First Annual - Deschutes TT Festival (stage race)
- Stage 1 -
Going into the first 40 KM event I felt good. I was nervous about the first few miles as the TT started with a significant 2 mile climb, but after that I couldn’t have asked for a better course. With my minute man off, promoter, RAAM Veteran, and all around cool guy, George Thomas, held the bike. I snapped in. Put some pressure into the pedals, and was off. Now, I’m not a climber, but that morning I felt like this 180 lb beef cake could have shelled the lightest Columbian. By the top of the climb, I’d pulled back my 30, 90, and 120 second carrots, and was closing in on my 60 second carrot. At the top of the climb with a good 22 miles still left, I settled down, and began to cruise, and chased my 60 second man, Carl, into the descent. Carl descended just a tad more aggressively and by the base of the climb had increased our gap a little. I eased forward, found the nose of the saddle, began to put some power into the pedals, and then the saddle rocked forward! I moved back and it rocked back. The weld holding the top of frame on had broken, and the sleeve holding the seat post was just floating free! With the saddle just hanging there, I didn’t think I should sit on it, and I was worried if I just left it dangling there it might fall into my rear wheel and catastrophically end it all. So with that I slammed on the breaks depositing the saddle, seat post, severed frame sleeve on the side of the road, and resumed the chase with 23 KM left. Without the saddle, the aero bars weren’t an option makeing the shifters inaccessible. The bike had now been reduced to a high power low cadence single speed. A few miles later I hit my first decent and found that while I couldn’t pedal due to the loss of pedal tension, I could now tuck real low. The final decent of the course was less kind, it consisted of a few corners which were quite a challange sans saddle. In the final KM my hands and wrists began to hurt. Bringing it in I was passed by a few 1-2’s and two of my carrots. Crossing the line I’d salvaged 3rd place, 3 min down on the leaders. Carl, my 60 second man, took second only being denied 1st by 3 seconds. As bad as my luck had been it could have been worse, my good friend, Ben, had suffered a flat ending his chase for GC.
- Stage 2 –
Stage 1 had started at roughly 9:00 and with stage 2, an 8 mile hill climb set for 3:00 the plan had been to eat a nice lunch, take a nap, before warming up. The events of stage 1 changed all that. The whole rest and relaxation period was pulled from the schedule and replaced by a crazy fast attempt to salvage the TT fest by setting my road bike as some sort of bastardized TT weapon. Cranks were swapped, cassettes and wheels were changed, saddle height adjusted, etc. With a little over an hour left before the start of the second stage everything was as good as it was going to get and it was time to get ready.

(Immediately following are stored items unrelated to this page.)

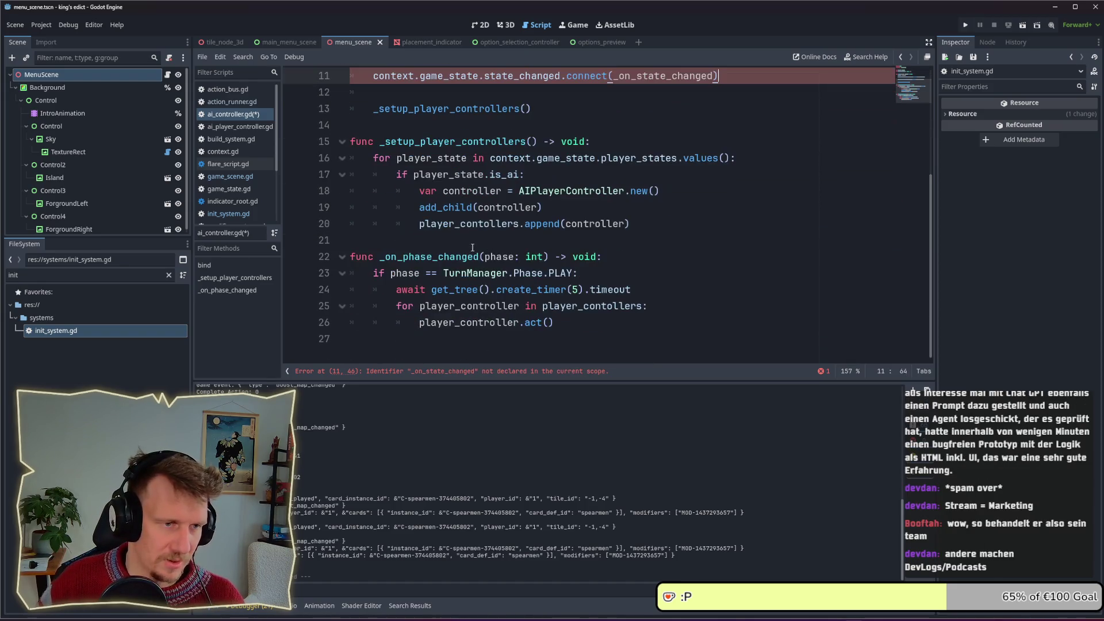
Append the signature func _on_state_change(delta : Dictionary) -> void: at the end of ai_controller.gd
click(367, 354)
key(Return)
key(Return)
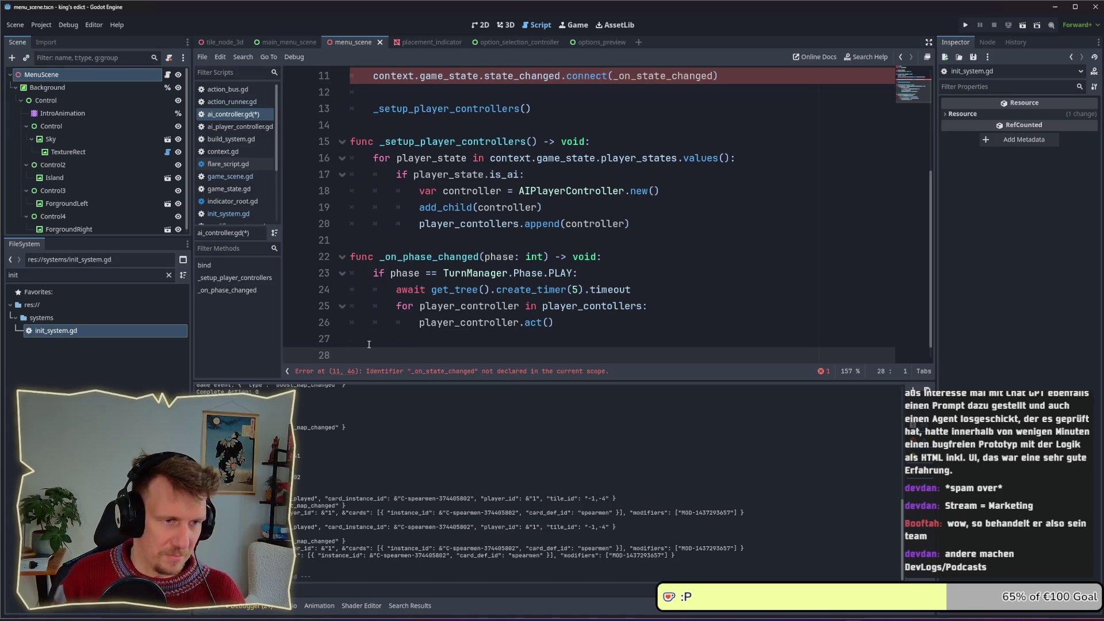
key(Up)
text(func _)
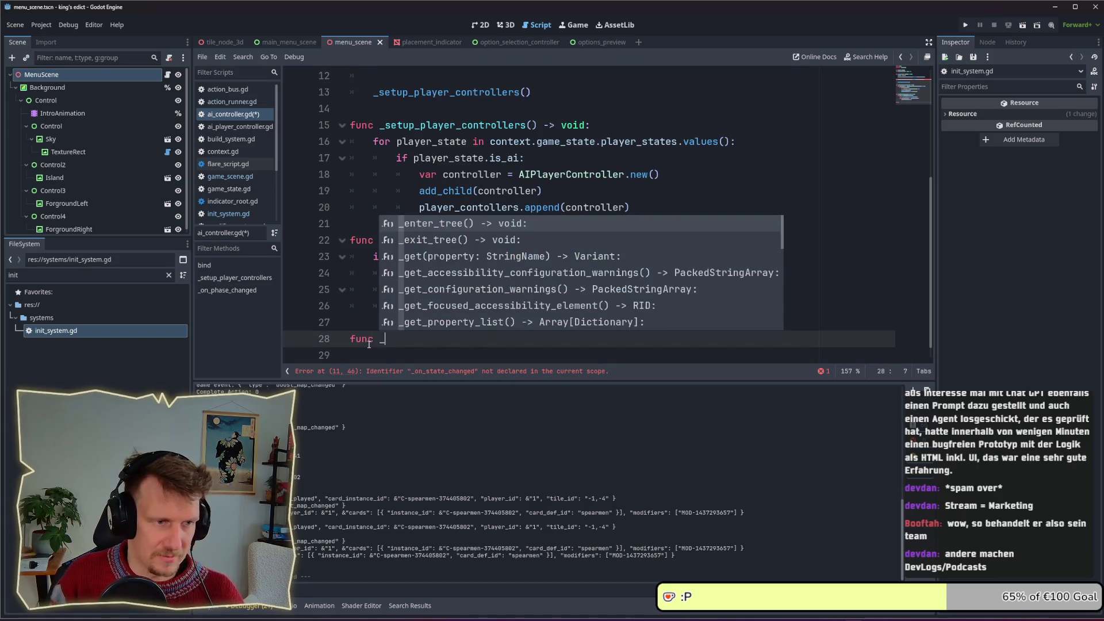
text(on)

The hill climb started out steep, and then after a few corners turned into a power climb with a serious side wind. Hill climbs definitely aren’t my thing, but given everything else that had happened that day I felt thankfull to hold 3rd place. A climber catapulted himself into second position, putting over a minute on the rest of the field, and first place ever so slightly increased his gap. Carl, who had been sitting in 2nd position, suffered the serious misfortune of suffering the next bout of equipment failure loosing a crank arm not long after he had left the line, ending his chase for GC.
- Stage 3 -
Sunday Morning, I was sitting in third place, with a little over three minute’s separating myself from GC. With Carl and Ben both out of the chase for GC, both offered up TT equipment to try and give me some sort of aero setup to do the final TT on. I took Ben up on the offer and rolled up to the start with some borrowed clip on aero-bars. The final stage was a 50 mile out and back on the notoriously difficult bake oven road. The first 2 miles of bake oven are fairly gnarly but after that the climb settles down into a power climb. I was being chased by the Cat 4 climbing phenom. Right before reaching the summit of the initial two mile section I had the honor of seeing him fly by. Once the climb had settled down into something more reasonable, I returned the favor and went on to put a little less then 4 min into him, and 9 min into first, grabbing a stage win and cat 4 stage race GC!